Die Vollbeendigung während des anhängigen Einspruchsverfahrens führt aber nach § 246 ZPO dann regelmäßig nicht zu einer Verfahrensunterbrechung, wenn die vollbeendete Personenvereinigung durch einen Bevollmächtigten vertreten war, sofern keine Aussetzung des Verfahrens beantragt wird. Nach § 86 ZPO wird die Vollmacht durch den Wegfall des Vollmachtgebers nicht aufgehoben, sie behält im Verhältnis zu den Rechtsnachfolgern, die anstelle des Vollmachtgebers Einspruchsführer geworden sind, ihre Wirkung. Macht der Bevollmächtigte von der Möglichkeit, eine Aussetzung des Verfahrens zu beantragen, keinen Gebrauch, so müssen die Rechtsnachfolger der ursprünglichen Einspruchsführerin die Verfahrenshandlungen des Bevollmächtigten auch dann gegen sich gelten lassen, wenn sie den Bevollmächtigten nicht selbst mit ihrer Vertretung beauftragt haben.

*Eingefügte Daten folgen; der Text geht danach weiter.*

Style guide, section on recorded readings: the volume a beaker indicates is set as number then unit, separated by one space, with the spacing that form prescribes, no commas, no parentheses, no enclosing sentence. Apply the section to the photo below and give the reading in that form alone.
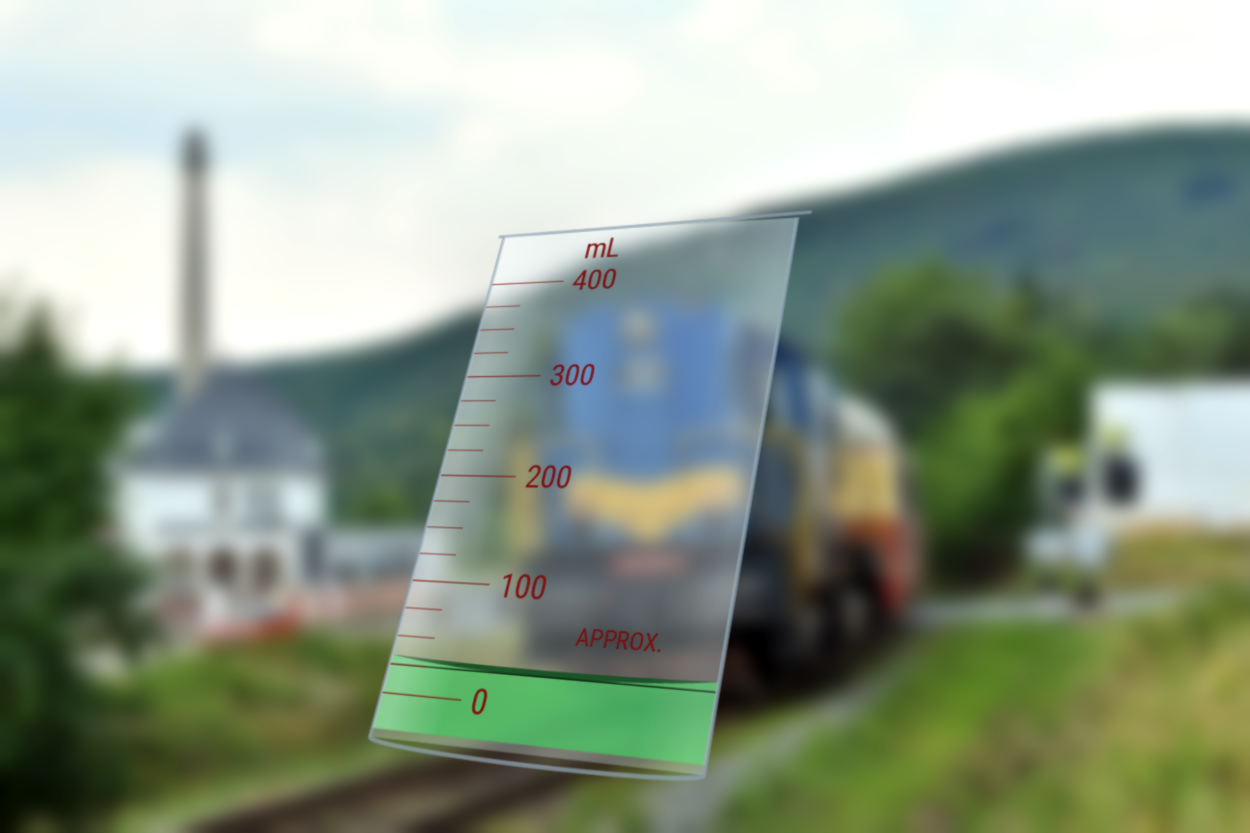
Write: 25 mL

Bleibt die Vollbeendigung der nicht vertretenen Personenvereinigung während des Einspruchsverfahrens unbeachtet, so darf die eingelegte Klage der Personenvereinigung gegen eine gleichwohl in der Sache ergangene Entscheidung nicht allein deshalb als unzulässig verworfen werden, sondern die vollbeendete Personenvereinigung ist bis zum rechtskräftigen Abschluss des Klageverfahrens als beteiligten- und prozessfähig zu behandeln, weil sie die Möglichkeit haben muss, eine zu Unrecht gegen sie ergangene Entscheidung zu beseitigen.
Rz. 13e
Die vollbeendete Personenvereinigung, vertreten durch ihren ehemaligen Geschäftsführer, ist aber dann einspruchsbefugt, wenn sie im Einspruchsverfahren einen ihr gegenüber ergangenen Feststellungsbescheid mit der Begründung der fehlenden Steuerrechtsfähigkeit anfechten will. Sie kann durch die Anfechtung den von der Finanzbehörde verursachten Rechtsschein beseitigen.